## TASK ITEM
For the listing below, work out how many lines hold the word "Macron" and give that number by itself.

################

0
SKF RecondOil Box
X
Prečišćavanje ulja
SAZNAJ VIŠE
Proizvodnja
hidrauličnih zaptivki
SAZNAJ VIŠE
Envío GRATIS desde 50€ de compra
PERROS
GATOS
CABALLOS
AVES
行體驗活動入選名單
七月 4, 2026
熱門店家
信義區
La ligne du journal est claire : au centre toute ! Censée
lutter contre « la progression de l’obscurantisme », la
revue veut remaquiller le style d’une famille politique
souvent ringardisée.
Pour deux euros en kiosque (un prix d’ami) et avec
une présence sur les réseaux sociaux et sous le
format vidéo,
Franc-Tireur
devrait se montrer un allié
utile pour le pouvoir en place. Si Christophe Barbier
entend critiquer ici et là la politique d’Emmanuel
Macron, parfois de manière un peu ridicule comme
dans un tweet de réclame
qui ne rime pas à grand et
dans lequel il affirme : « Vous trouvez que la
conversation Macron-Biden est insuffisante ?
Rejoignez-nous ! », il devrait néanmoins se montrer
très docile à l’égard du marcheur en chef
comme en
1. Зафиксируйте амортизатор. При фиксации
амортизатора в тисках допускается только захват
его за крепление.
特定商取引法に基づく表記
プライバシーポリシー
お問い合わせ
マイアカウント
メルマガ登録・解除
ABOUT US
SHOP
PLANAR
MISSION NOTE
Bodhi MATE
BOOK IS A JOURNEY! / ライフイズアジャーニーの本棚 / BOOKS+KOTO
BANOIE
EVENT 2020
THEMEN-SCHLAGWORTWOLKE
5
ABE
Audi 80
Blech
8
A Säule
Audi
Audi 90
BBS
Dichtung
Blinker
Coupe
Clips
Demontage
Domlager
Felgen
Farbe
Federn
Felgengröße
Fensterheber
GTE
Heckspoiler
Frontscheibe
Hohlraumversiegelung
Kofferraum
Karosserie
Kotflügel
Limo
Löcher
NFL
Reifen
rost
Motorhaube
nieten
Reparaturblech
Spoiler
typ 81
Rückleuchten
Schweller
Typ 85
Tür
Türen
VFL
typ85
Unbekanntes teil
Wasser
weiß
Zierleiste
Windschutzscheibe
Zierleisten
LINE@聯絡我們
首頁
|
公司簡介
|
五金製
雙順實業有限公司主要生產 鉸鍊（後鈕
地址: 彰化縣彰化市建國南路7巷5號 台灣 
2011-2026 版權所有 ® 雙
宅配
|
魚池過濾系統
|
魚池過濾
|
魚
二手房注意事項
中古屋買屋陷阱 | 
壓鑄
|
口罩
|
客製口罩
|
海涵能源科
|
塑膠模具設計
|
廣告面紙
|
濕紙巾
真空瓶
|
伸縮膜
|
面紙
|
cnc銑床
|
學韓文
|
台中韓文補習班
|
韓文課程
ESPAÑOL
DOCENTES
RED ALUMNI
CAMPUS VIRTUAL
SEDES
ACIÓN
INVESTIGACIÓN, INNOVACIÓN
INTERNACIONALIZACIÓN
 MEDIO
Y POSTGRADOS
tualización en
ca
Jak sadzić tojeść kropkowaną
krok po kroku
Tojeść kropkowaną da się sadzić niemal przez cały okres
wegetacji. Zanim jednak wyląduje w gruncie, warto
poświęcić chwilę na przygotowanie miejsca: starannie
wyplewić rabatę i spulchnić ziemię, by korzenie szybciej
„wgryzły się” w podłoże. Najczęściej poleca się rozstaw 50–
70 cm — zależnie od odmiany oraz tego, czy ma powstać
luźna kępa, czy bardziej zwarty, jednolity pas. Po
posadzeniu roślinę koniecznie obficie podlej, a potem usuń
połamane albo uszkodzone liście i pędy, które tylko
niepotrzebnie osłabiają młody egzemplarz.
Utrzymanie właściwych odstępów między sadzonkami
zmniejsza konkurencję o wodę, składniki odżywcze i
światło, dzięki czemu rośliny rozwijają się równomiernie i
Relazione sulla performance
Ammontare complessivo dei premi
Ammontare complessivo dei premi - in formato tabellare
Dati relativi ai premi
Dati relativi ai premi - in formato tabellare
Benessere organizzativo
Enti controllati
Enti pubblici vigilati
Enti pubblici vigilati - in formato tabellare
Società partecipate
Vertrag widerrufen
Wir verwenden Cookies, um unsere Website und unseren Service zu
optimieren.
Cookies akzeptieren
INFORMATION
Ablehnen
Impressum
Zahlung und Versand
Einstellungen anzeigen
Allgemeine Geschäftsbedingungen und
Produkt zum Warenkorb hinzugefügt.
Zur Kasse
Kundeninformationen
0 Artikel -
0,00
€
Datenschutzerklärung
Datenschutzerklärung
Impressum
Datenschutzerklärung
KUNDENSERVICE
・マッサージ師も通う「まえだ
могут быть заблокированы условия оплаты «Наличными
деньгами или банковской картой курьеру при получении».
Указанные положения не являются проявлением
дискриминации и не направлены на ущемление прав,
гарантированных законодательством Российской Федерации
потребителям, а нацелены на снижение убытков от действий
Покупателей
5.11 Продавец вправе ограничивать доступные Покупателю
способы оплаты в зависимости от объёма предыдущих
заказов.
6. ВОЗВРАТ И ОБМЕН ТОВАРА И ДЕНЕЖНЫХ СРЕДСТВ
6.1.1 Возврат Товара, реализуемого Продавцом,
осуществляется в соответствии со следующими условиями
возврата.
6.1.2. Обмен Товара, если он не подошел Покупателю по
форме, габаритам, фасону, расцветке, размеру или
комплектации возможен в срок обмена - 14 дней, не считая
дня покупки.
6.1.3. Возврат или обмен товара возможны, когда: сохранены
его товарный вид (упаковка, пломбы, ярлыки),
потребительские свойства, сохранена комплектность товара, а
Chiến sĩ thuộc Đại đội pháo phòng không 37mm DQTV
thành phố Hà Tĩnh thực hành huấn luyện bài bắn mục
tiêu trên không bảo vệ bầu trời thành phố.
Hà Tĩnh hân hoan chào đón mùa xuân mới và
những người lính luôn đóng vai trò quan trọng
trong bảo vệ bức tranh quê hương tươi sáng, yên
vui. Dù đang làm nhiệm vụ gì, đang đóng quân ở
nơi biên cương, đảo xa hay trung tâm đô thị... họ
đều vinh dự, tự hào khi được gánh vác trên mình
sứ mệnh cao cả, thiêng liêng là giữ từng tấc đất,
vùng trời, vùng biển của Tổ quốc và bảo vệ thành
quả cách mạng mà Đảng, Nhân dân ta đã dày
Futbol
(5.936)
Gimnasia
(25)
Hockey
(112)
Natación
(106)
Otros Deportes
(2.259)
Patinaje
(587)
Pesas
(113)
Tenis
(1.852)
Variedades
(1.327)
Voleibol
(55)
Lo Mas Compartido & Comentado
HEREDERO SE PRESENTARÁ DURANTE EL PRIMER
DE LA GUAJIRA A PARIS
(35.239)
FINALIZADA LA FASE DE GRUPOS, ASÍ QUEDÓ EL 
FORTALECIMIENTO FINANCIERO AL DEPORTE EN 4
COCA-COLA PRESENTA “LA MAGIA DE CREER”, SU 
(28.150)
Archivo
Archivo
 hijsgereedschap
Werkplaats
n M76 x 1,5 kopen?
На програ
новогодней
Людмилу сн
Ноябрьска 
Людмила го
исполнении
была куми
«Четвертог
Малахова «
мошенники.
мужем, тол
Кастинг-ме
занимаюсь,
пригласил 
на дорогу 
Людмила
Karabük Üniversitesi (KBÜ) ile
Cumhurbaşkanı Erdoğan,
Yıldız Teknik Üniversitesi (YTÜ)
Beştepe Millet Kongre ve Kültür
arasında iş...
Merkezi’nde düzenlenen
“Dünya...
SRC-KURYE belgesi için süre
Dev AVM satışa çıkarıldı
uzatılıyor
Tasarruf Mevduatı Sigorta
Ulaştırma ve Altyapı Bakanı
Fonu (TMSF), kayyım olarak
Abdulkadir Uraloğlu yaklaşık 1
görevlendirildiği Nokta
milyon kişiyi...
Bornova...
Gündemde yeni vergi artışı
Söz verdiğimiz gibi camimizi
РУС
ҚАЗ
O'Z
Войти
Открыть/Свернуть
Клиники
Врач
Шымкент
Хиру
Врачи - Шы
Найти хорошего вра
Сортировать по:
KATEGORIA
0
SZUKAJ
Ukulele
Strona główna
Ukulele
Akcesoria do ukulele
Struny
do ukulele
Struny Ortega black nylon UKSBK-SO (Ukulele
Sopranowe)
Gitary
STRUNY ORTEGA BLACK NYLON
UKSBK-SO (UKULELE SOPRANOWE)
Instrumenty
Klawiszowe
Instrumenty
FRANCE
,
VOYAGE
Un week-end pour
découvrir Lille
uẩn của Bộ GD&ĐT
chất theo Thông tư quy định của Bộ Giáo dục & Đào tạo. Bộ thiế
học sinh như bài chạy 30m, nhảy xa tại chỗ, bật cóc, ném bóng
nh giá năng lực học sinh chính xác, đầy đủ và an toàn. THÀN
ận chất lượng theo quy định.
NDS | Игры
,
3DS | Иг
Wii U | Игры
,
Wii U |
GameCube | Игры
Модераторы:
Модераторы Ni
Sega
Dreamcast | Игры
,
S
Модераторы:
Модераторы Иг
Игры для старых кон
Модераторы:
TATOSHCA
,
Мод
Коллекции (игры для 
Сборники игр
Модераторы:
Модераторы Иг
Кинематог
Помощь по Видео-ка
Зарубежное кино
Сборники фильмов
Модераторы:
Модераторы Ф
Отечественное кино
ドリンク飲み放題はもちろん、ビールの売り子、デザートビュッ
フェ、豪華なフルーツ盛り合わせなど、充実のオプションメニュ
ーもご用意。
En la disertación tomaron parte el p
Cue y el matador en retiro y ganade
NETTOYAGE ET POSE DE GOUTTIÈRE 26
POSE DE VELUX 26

################

## SOLVED PROBLEM
2